La prospective à la française s’inscrit dans l’après guerre, dans un contexte encore marqué par la reconstruction mais qui, déjà, s’interroge sur la construction de l’avenir au delà de la reconstruction elle-même.

L’influence philosophique est évidente, les maîtres convoqués sont essentiellement Bergson pour sa conception du temps, pour l’élan vital et pour la réinvention de la notion de virtuel ; il y a aussi, et peut-être surtout, Paul Valéry, au travers de ses articles et essais “sur le monde actuel”.

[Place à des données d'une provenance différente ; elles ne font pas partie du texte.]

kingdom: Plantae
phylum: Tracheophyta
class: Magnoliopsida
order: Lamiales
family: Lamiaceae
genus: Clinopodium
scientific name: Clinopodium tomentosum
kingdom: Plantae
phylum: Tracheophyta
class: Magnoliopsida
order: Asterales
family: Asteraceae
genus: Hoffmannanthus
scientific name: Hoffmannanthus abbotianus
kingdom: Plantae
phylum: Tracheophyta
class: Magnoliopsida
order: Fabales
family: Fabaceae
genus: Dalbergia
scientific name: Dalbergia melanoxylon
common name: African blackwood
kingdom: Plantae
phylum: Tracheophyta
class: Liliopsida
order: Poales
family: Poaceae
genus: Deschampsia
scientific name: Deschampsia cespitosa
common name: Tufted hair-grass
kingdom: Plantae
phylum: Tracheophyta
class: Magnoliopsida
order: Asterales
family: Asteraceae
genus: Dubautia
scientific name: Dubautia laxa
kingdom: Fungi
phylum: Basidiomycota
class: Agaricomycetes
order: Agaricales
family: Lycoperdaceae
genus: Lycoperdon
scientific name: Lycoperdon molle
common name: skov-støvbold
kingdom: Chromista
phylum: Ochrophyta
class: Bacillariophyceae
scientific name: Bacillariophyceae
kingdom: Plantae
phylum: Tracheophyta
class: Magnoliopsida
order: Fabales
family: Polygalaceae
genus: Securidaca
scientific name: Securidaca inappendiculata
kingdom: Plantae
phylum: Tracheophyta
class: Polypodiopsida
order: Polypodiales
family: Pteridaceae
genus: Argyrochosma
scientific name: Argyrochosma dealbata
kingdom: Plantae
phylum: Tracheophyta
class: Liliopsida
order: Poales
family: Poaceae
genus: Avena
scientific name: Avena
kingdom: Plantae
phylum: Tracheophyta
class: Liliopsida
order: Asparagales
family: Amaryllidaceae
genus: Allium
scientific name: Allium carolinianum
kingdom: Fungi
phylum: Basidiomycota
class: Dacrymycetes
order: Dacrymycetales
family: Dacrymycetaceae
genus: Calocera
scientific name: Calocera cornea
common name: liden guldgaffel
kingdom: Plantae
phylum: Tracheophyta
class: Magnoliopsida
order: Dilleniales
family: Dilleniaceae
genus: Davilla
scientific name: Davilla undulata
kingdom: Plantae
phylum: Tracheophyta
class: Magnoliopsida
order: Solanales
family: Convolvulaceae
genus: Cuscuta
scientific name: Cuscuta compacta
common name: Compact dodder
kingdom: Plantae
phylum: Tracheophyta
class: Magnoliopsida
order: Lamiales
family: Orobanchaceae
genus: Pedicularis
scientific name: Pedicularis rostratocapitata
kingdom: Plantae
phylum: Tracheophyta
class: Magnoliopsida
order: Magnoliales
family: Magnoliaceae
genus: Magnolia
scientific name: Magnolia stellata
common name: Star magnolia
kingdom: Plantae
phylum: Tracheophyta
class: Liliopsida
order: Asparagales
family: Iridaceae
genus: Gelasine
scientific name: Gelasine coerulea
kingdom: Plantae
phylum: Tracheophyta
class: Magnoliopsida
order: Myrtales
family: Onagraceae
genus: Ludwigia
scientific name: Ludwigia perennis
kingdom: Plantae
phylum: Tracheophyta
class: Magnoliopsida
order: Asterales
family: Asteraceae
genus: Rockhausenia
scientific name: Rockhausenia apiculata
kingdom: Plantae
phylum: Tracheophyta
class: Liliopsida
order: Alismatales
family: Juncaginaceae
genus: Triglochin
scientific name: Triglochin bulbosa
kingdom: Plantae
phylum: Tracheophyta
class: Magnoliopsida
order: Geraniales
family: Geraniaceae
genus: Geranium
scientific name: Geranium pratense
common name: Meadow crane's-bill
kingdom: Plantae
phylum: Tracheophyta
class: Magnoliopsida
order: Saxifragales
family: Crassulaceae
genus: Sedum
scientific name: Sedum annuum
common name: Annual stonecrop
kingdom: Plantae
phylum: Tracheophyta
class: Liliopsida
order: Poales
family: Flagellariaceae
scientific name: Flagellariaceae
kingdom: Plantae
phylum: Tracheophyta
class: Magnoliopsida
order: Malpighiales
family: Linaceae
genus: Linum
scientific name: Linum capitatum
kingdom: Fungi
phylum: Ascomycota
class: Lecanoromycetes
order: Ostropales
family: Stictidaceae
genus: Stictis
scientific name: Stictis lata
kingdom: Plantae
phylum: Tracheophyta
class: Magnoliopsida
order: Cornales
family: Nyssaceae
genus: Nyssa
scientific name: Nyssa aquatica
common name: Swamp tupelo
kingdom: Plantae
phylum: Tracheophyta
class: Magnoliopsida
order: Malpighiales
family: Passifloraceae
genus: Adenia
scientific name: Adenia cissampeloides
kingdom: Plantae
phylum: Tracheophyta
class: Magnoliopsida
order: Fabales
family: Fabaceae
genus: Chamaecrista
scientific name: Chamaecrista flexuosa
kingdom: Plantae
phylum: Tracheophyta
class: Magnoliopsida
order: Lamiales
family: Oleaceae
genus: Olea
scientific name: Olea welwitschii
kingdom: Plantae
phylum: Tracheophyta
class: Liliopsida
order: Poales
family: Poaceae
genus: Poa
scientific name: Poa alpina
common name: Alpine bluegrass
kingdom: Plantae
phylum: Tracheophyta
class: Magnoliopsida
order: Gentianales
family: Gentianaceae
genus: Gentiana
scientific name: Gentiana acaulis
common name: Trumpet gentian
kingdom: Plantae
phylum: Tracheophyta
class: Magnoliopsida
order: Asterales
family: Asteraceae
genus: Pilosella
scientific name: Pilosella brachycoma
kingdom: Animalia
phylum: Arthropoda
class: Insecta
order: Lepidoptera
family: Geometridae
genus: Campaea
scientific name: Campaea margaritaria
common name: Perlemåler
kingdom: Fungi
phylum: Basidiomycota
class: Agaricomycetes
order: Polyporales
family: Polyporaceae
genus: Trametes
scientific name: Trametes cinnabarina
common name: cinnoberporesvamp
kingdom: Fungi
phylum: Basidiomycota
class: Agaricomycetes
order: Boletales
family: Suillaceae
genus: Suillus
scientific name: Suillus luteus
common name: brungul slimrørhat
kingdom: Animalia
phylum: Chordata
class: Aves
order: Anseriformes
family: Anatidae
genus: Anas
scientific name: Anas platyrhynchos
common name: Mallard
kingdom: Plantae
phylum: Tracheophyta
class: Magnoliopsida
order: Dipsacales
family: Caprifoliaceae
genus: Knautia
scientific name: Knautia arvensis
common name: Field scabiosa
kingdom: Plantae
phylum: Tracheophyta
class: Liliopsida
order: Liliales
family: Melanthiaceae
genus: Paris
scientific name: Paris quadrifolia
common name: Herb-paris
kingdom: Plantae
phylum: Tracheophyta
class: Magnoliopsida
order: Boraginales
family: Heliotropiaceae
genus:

Un rapport ambigu à la technique

Mais telle qu’elle se constitue, la Prospective à la française a un rapport tout à fait ambigu et équivoque vis à vis de la technique. Cela fait également écho à sa propension à placer l’homme au coeur de sa réflexion, non pas certes pour affirmer avec Protagoras que “ l’homme est la mesure de toutes choses” mais pour souligner que, si la prospective tente de regarder loin devant, c’est d’abord pour y entrevoir les possibles de la condition humaine.

La prospective se place donc dans l’héritage des “humanités”,  c’est à dire des sciences humaines pour utiliser une dénomination plus contemporaine, c’est d’ailleurs la raison pour laquelle la démarche prospective s’appelle “anthropologie prospective”.

Ce territoire se marque également par le refus des approches quantitatives, ici l’argument est que la prospective est une démarche à l’horizon de plusieurs décennies et qu’il n’existe pas, ou peu, d’éléments quantitatifs. Par ailleurs, Gaston Berger souligne à plusieurs reprise que la prospective n’est pas de la prévision, et inclut dans son mode de pensée des logiques de rupture, ce qui l’autorise à proposer une interprétation de la technique comme marqué d’un sceau passéiste :

“Le technicien est souvent l’homme du passé. Il invoque son expérience : j’ai toujours vu cela, vient-il nous dire” p.49“

[Le technicien] nous invite à renoncer à certaines fins qu’il appelle chimériques, simplement parce qu’on n’a pas encore découvert le moyen de les atteindre” p.49

“La science s’appuie souvent sur la technique, mais elle la dépasse. Elle est la fois dans la possibilité de faire être ce qui n’est pas encore. Elle est un jaillissement. La technique est de la ferveur retombée.” p.49.

A bien lire, le statut de la technique est cantonnée à la question des moyens et, bien souvent, c’est plus de la technocratie dont parle G. Berger que de la technique.

Penser la rupture dans la conversion du regard

L’enjeu, pour G. Berger, c’est donc à la fois de penser l’avenir dans une logique de rupture et de faire des choix : il s’agit de se choisir un avenir parmi l’ensemble des possibles, de trouver des motivations qui éclairent la prise de décision aussi bien des dirigeants politiques que des dirigeants d’entreprises.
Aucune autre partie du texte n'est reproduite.